## GIVEN EXERCISE
Render the lines from the first one through the line containing "List each element's", inclusive, as a Markdown table with the columns Row and Line, numbering each line and omitting blank lines.

## DATA PROVIDED
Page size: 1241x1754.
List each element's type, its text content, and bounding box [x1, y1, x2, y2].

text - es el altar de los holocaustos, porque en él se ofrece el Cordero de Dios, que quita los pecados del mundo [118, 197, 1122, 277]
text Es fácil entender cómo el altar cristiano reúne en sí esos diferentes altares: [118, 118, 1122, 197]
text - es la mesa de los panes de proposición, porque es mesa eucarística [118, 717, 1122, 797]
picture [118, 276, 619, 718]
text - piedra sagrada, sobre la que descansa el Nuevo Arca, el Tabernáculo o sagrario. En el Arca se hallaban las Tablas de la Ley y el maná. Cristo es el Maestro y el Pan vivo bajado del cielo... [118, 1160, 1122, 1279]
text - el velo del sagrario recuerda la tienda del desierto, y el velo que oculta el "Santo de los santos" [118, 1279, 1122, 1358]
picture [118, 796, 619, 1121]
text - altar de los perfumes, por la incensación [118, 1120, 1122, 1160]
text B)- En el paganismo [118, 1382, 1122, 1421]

## TASK ANSWER
| Row | Line |
|---|---|
| 1 | Page size: 1241x1754. |
| 2 | List each element's type, its text content, and bounding box [x1, y1, x2, y2]. |